Les Parisiennes: How the Women of Paris Lived, Loved, and Died Under Nazi Occupation



Sadie Rigai, now the French dancer Florence, posing in front of Berlin’s Brandenburg Gate while on a controversial performance tour of Germany in 1943. On the far left is her dancing partner and fellow resister Frédèric. Edith Piaf is 3rd from the right

When ‘Florence et Frédéric’ were invited along with the singers Charles Trenet, Edith Piaf and Maurice Chevalier to tour four French prisoner-of-war camps in Germany, Sadie was advised to accept or else she would draw attention to herself by her refusal. She did not believe the German promise that 500 prisoners would be released if they went, but nonetheless managed to use her trip to help in a small way by filling her suitcase on her return with illegal letters from prisoners to their relatives in France. Before they reached Paris, the French artists stopped in Berlin, where they were caught in an Allied bombing raid. In the bomb shelter, the musicians played jazz, causing a debate among the Germans in the shelter. Piaf, Trenet and Chevalier were among many artists who felt compelled to perform to German audiences, trips for which after the war they were viewed as collaborators.

However, as Sadie’s decision clearly shows, nothing was straightforward: Trenet, whose song ‘Douce France’ was performed in front of French prisoners in Berlin in 1943, felt especially vulnerable as a homosexual, while Chevalier, dangerously, was married to a Romanian Jewish actress, Nita Raya, and lived with her in a comfortable villa near Cannes. In 1942 she had brought her parents there to protect them. They survived, but the marriage did not. Nonetheless Chevalier would be forever tarnished by photographs showing him performing in Berlin, though those same photos failed to show that he performed only for French prisoners of war.
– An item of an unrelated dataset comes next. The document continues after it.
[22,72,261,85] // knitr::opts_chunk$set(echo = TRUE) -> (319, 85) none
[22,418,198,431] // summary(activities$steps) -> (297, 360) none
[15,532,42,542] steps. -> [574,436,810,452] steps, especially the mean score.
Edith Piaf, born Edith Giovanna Gassion, according to legend on the pavement in the Belleville area of Paris, was the child of an impoverished acrobat father and a mother who was a singer. Abandoned by her mother at birth, Edith was for a time looked after by prostitutes in a brothel run by her grandmother. Performing and pleasing men was all she knew. She became a mother herself at seventeen, but when her daughter, Marcelle, died aged two from meningitis, she was apparently so short of money that she had to sleep with a man in order to pay for the funeral. Edith had been ‘discovered’ in 1935 by nightclub owner Louis Leplée, who dressed her and drilled her, and encouraged her to use the stage name Piaf – the word was Parisian street slang for sparrow – because of her tiny, waif-like appearance which was in stark contrast to the powerful and dramatic projection of her voice.
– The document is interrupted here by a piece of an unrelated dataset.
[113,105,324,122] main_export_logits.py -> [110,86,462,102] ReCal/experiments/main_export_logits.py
During the Occupation, Piaf’s career in nightclubs and cabarets frequented by Germans flourished. She undertook to register with the German propaganda department, had her lyrics checked (as did all performers) and deliberately maintained good relations with the Nazis, who enjoyed her performances. But she used her popularity to help friends of hers in difficulty and took a number of risks which might have landed her in trouble. One of her most successful hits was a song called ‘L’Accordéoniste’, originally performed by the Jewish musician Michel Emer, whose escape to unoccupied France she helped pay for, just as she had helped the Jewish pianist Norbert Glanzberg, briefly her lover, who had worked as a jazz musician with Django Reinhardt in 1930s Paris and who was taken in by Lily Pastré to live in her chateau at Montredon for months. Both Glanzberg and Emer survived in hiding until the Liberation. By 1942 Piaf was earning enough to live in a luxurious set of rooms, with heating, in the 16th arrondissement above L’Etoile de Kléber, a well-known nightclub and brothel close to 84 Avenue Foch, the building used by the SiPo-SD to interrogate and torture. The apartment belonged to Madame Billy, also known as Aline Soccodato, a brothel-owner who hid a number of Jews and resistance fighters and whose secretary, a resistance worker called Andrée Bigard, moved in with Piaf under the pretext that she was employed to help the singer.